Simple Split Apply Combine,自定义函数
Simple Split Apply Combine, custom function
我正在使用 pandas 中的拆分-应用-组合模式来创建一个新列,它测量两个时间戳之间的差异。
以下是我的问题的简化示例。
说,我有这个df
df = pd.DataFrame({'ssn_start_utc':pd.date_range('1/1/2011', periods=6, freq='D'), 'fld_id':[100,100,100,101,101,101], 'task_name': ['sowing','fungicide','insecticide','combine',''combine','sowing']})
df
我想按 fld_id 分组并应用一个函数,该函数创建一个列来测量每行的两个时间戳之间的差异。比如这个
def pasttime(group):
val = group['ssn_start_utc'] - group['ssn_start_utc'][0]
# why group['ssn_start_utc'][0] ?
# Because it measures time difference for each row respective to first row of each group/ particular to *sowing* entry respective to each group. I have moved all *sowing* entries to first row of df for each group
return val
df["PastTime"] =df.groupby('fld_id',group_keys=False).apply(pasttime)
结果列 df 应如下所示
df_new = pd.DataFrame({'ssn_start_utc':pd.date_range('1/1/2011', periods=6, freq='D'), 'fld_id':[100,100,100,101,101,101], 'task_name': ['sowing','fungicide','insecticide','combine',''combine','sowing'], 'pasttime' :[ 0 days, 1 days, 2 days, 3 days, -1 days, 0 days] })
df_new
我收到错误 KeyError: 0
我也尝试过使用 groupby:
df['pasttime'] = df.groupby(['fld_id'])['ssn_start_utc'].transform( df['ssn_start_utc'] - df.loc[df['name']=='sowing','ssn_start_utc'].values[0])
如何应用自定义组函数并获得所需的 df?
在您的函数中,可以按位置匹配第一个值 Series.iat
:
def pasttime(group):
val = group['ssn_start_utc'] - group['ssn_start_utc'].iat[0]
return val
df["PastTime"] =df.groupby('fld_id',group_keys=False).apply(pasttime)
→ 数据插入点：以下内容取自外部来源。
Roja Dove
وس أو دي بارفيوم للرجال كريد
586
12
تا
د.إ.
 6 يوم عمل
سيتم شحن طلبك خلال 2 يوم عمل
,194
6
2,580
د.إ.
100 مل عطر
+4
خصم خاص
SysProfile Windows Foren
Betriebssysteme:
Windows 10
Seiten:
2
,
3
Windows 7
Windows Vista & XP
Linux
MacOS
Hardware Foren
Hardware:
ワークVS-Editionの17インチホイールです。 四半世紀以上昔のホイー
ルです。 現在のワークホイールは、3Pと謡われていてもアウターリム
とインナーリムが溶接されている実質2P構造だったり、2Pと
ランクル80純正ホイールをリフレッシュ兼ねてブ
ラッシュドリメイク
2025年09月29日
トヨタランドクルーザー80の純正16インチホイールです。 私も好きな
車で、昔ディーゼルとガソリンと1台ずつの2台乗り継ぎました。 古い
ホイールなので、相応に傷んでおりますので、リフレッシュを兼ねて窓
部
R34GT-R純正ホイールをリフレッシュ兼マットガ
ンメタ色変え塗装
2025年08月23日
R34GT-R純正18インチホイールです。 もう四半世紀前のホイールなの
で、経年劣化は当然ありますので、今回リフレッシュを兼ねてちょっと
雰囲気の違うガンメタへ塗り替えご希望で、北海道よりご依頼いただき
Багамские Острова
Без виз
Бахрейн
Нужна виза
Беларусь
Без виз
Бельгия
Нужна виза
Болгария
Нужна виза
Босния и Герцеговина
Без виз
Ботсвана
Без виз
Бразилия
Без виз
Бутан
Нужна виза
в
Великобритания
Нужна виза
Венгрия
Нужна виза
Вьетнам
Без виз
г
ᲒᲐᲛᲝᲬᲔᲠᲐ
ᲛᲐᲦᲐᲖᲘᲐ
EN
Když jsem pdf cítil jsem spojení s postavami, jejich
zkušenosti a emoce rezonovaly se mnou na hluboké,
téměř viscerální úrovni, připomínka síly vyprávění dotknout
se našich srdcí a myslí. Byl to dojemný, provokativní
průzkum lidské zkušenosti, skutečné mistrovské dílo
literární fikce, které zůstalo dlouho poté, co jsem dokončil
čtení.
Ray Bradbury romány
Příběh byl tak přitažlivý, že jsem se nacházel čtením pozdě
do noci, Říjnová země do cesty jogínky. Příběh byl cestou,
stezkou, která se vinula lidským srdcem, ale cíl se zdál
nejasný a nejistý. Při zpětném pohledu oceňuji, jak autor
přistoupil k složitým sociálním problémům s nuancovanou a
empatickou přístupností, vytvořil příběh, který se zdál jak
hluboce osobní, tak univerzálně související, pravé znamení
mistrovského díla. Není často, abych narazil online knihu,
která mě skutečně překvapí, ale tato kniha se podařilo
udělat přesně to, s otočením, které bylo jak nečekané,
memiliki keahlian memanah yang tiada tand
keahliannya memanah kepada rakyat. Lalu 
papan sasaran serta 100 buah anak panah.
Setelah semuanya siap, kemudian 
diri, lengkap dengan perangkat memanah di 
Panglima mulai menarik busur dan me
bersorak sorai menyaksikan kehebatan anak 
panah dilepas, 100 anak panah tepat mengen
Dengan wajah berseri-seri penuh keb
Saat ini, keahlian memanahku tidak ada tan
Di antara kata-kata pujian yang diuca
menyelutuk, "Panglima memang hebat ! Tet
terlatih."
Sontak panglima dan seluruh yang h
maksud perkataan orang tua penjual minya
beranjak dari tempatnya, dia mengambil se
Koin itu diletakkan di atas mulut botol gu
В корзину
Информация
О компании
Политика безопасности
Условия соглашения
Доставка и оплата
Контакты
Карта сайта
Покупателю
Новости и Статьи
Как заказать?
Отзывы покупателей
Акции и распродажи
Fatser 替代方法是使用 GroupBy.first
with GroupBy.transform
:
s = df.groupby('fld_id')['ssn_start_utc'].transform('first')
df['pasttime'] = df['ssn_start_utc'].sub(s)
如果每组需要 subtrat sowing
行使用与上述相同的解决方案,仅首先将不匹配的日期时间替换为 NaN
s Series.where
:
m = df['task_name']=='sowing'
s = df['ssn_start_utc'].where(m).groupby(df['fld_id']).transform('first')
df['pasttime1'] = df['ssn_start_utc'].sub(s)
print (df)
ssn_start_utc fld_id task_name PastTime pasttime pasttime1
0 2011-01-01 100 sowing 0 days 0 days 0 days
1 2011-01-02 100 fungicide 1 days 1 days 1 days
2 2011-01-03 100 insecticide 2 days 2 days 2 days
3 2011-01-04 101 combine 0 days 0 days -2 days
4 2011-01-05 101 combine 1 days 1 days -1 days
5 2011-01-06 101 sowing 2 days 2 days 0 days
我正在使用 pandas 中的拆分-应用-组合模式来创建一个新列,它测量两个时间戳之间的差异。
以下是我的问题的简化示例。
说,我有这个df
df = pd.DataFrame({'ssn_start_utc':pd.date_range('1/1/2011', periods=6, freq='D'), 'fld_id':[100,100,100,101,101,101], 'task_name': ['sowing','fungicide','insecticide','combine',''combine','sowing']})
df
我想按 fld_id 分组并应用一个函数,该函数创建一个列来测量每行的两个时间戳之间的差异。比如这个
def pasttime(group):
val = group['ssn_start_utc'] - group['ssn_start_utc'][0]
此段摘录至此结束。